** start of Page **

What I do care about is how to live during this interval between election and inauguration. Writing on this blog has been a self-care practice—with an audience, and a politics. A self-imposed practice: online but following another set of protocols. Its rigidity gives me structure; its purpose gives me fortitude. The online audience: a (sick, dark, misguided, complicated) residual of this para-professional activity.
Secondly. Is a tennis class an audience? I say, no. I’ve spent about five weeks asking this question of the 21 groups that I’ve joined in search of sustenance since November 20. Once I deem a group blog-worthy, this is the follow up: what are this unique audience’s affordances?
The tennis class I took today stayed too personal, and almost entirely apolitical (I did wear my Brooklyn College hat and VOCAL NY shirt as bat signals), to be the kind of audience that I seek in this confusing interval between election and inauguration. I’m not saying that I shouldn’t do this delightful act of self-care, nor that self-care won’t be critical for us all after the inauguration. But I am trying to learn more about how to gear up with others. How to use our bodies, the digital, our words, actions, and connections to care, resist, and get by, communally. I have learned a lot during this personal practice, and I have learned it by blogging about it on this nearly moribund platform where my audience stays small, I work hard, and I stay present, focused, and respectful to a variety of groups and gatherings.
For the final eighteen days before the inauguration, I don’t really want to keep asking these questions and doing this practice. It’s exhausting and I’ve done a lot and learned a lot.
So third, an accounting: Where did I go? What did I do? What have I learned by joining diverse groups of people and writing with attention and close consideration?
- Nov. 20: Blogs and/as Time: On “The Clock,” Twice. MoMA.
- This week’s viewing of The Clock was a much-needed reminder that technologies are not always cruel (or digital); that cinema is both a time storage and re-invigorating device of real help to humans.
- Nov 21. they are lost to vision altogether: gay male films and AIDS. BAM.
- It is neither the cinema, video, the microphone nor the blog that I champion, but rather the use of extended and connected, situated expression to fight for, stay alive in, and be present for the people who we love. … in hopes of building more enduring links that we can use in struggle
- Nov. 23: Get thee to a …. A film lecture at Columbia about the afterlives of slavery.
- I say get thee to an historian! not for truth but because being in their presence, as they perform their very difficult labor of transmitting untold hours of research about some far-flung residual of previous human experience into digestible depictions, is an antidote to both AI doing that badly and/or the quick turnaround of today’s chattering opining classes doing it too quickly and often for reasons that perpetuate or grow the very darkness under review.
- Nov. 24: The audience (2): at MIX Fest 2024. Black queer and trans films.
- One way to live in a time of transition, change, waiting, and uncertainty is to go there, be there, take it in, the interval, help make it our own, momentarily and together.
- I am suggesting that an audience one can join by being in and of a set of human receptive devices is not the same things as the audience one has been trained to want (especially via social media). One is a lived fact; the other an organizing fiction! One is made by comrades; the other is made for capital!
- Nov. 27: On the (virtual) audience. A Zoom Memorial.

** end of Page **
** start of Information given **

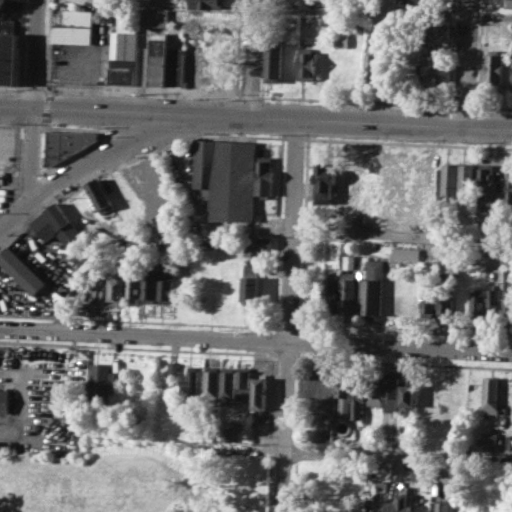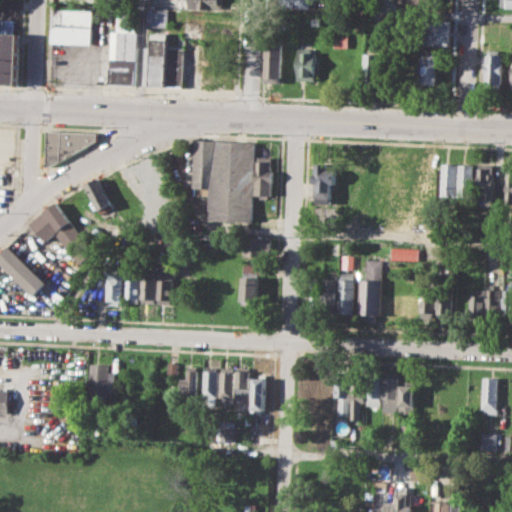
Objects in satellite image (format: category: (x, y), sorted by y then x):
building: (409, 1)
building: (208, 3)
building: (296, 3)
building: (298, 3)
building: (506, 3)
building: (506, 3)
building: (205, 4)
building: (159, 16)
road: (490, 16)
building: (158, 17)
building: (72, 26)
building: (72, 26)
building: (438, 32)
building: (439, 32)
building: (342, 40)
road: (21, 43)
road: (46, 45)
road: (238, 47)
road: (264, 48)
building: (125, 49)
building: (9, 52)
building: (123, 52)
road: (453, 53)
road: (480, 53)
road: (35, 55)
road: (143, 57)
building: (158, 58)
road: (251, 59)
building: (164, 62)
building: (192, 63)
building: (219, 63)
building: (274, 63)
building: (275, 64)
building: (307, 64)
building: (308, 64)
road: (467, 64)
building: (175, 65)
building: (373, 66)
building: (374, 66)
building: (429, 68)
building: (430, 68)
building: (494, 68)
building: (496, 71)
building: (511, 83)
road: (11, 86)
road: (31, 87)
road: (141, 90)
road: (249, 95)
road: (356, 101)
road: (45, 107)
road: (463, 107)
road: (492, 107)
road: (93, 113)
road: (11, 123)
road: (349, 123)
road: (31, 124)
road: (44, 126)
road: (81, 127)
road: (153, 132)
road: (295, 138)
road: (408, 143)
building: (66, 144)
road: (31, 153)
road: (107, 154)
road: (60, 162)
building: (227, 176)
building: (265, 176)
building: (231, 177)
building: (449, 179)
building: (450, 179)
building: (465, 180)
building: (467, 180)
building: (486, 180)
building: (326, 183)
building: (486, 184)
building: (324, 185)
building: (409, 186)
building: (509, 189)
building: (509, 189)
building: (100, 195)
building: (101, 195)
road: (15, 213)
building: (58, 227)
building: (61, 229)
road: (403, 239)
building: (258, 245)
road: (3, 246)
building: (257, 246)
building: (406, 252)
building: (406, 253)
building: (349, 261)
building: (350, 261)
building: (253, 268)
building: (21, 270)
building: (22, 270)
building: (250, 284)
building: (117, 286)
building: (150, 286)
building: (151, 286)
building: (134, 287)
building: (167, 287)
building: (372, 287)
building: (165, 288)
building: (116, 289)
building: (133, 289)
building: (251, 289)
building: (373, 289)
building: (347, 292)
building: (348, 292)
building: (331, 293)
building: (317, 294)
building: (331, 295)
building: (462, 297)
building: (429, 300)
building: (507, 301)
building: (477, 302)
building: (493, 302)
building: (479, 303)
building: (494, 303)
building: (508, 303)
building: (427, 304)
building: (445, 304)
building: (444, 306)
road: (290, 316)
road: (286, 328)
road: (403, 330)
road: (256, 338)
building: (173, 369)
building: (102, 379)
building: (191, 381)
building: (212, 381)
building: (227, 381)
building: (102, 382)
building: (211, 382)
building: (244, 382)
building: (243, 384)
building: (190, 385)
building: (227, 385)
building: (375, 390)
building: (260, 391)
building: (325, 391)
building: (391, 391)
building: (391, 391)
building: (325, 392)
building: (459, 392)
building: (259, 393)
building: (344, 394)
building: (490, 394)
building: (491, 394)
building: (358, 396)
building: (373, 398)
building: (408, 398)
building: (349, 399)
building: (407, 399)
building: (4, 400)
building: (4, 400)
building: (407, 429)
road: (0, 432)
building: (227, 434)
building: (228, 435)
building: (489, 440)
building: (490, 440)
building: (509, 442)
road: (348, 452)
building: (419, 470)
building: (418, 471)
road: (19, 496)
building: (398, 501)
building: (400, 501)
building: (448, 507)
building: (449, 507)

** end of Information given **

=== Stated goal A ===
According to the blog post on living between the election and the inauguration, how many groups has the writer joined since November 20?
=== Stated goal B ===
Print the stretch of the blog post from "- I say get" through "momentarily and together.".
=== Stated goal C ===
Continue the blog post on living between the election and the inauguration, starting after its last line.
The records play no part in what is asked here.

=== Expected answer A ===
21 groups.

=== Expected answer B ===
- I say get thee to an historian! not for truth but because being in their presence, as they perform their very difficult labor of transmitting untold hours of research about some far-flung residual of previous human experience into digestible depictions, is an antidote to both AI doing that badly and/or the quick turnaround of today’s chattering opining classes doing it too quickly and often for reasons that perpetuate or grow the very darkness under review.
- Nov. 24: The audience (2): at MIX Fest 2024. Black queer and trans films.
- One way to live in a time of transition, change, waiting, and uncertainty is to go there, be there, take it in, the interval, help make it our own, momentarily and together.

=== Expected answer C ===
- Unlike the projection of an “audience” we have been programmed to seek on social media, or perhaps from an (un)responsive God, the imagined but felt crowd of a virtual memorial online co-viewing accrues strength and meaning not from number, or even concrete evidence, but from a heartfelt service to the needs of some and the memory of others.
- Dec. 2: The audience as community: Visual AIDS. The Whitney Museum. Day With (out) Art
- audience as community, can also occur with most any group who meets in persistent, movement-centered groups affirming the lived experience of the most affected, while learning from and connecting to history, and using the time we make together to feel, care, listen, and claim what is good, what is needed, and what we can aspire for even, or perhaps most importantly, in the most uncertain times
- Dec. 5: Audience as community (2): World AIDS Day@Brooklyn College
- An audience can be a community when:
- power, knowledge, and vulnerability are distributed
- connections and differences between individuals are acknowledged and respected
- a named political, social, cultural, or institutional goal hails and connects
- work is made and shown and discussed with an articulated objective
- there are opportunities to speak and to listen
- food or drink is enjoyed
- there is time and opportunity to be social
- history enters the screen
- next steps are possible
- An audience can be a community when:
- Dec. 6: activist video @Media Burn Archive. On Zoom. Susan Mogul featured.
- small enough to stay known; built through and about history but alive in this present; dependent on political or artistic commitment; dialogic; and “outside the mainstream.” Feminist praxis: not just what is made but how it is done, in own own communities, about our own experiences, using the means available, and then doing this again, but updated, when we need it.
- Dec 8: No feral femmes for me. Nowhere. When is not going a kind of care?
- When I missed the night of perversity in two acts, I care in other ways: through intentional and community-minded absence. This is different from but I think related to that act of faith imagining co-presence with an unseen but loving (virtual) audience.
- Dec. 9: art & audience at the intersection: mercedes 1. BAM, interactive performance.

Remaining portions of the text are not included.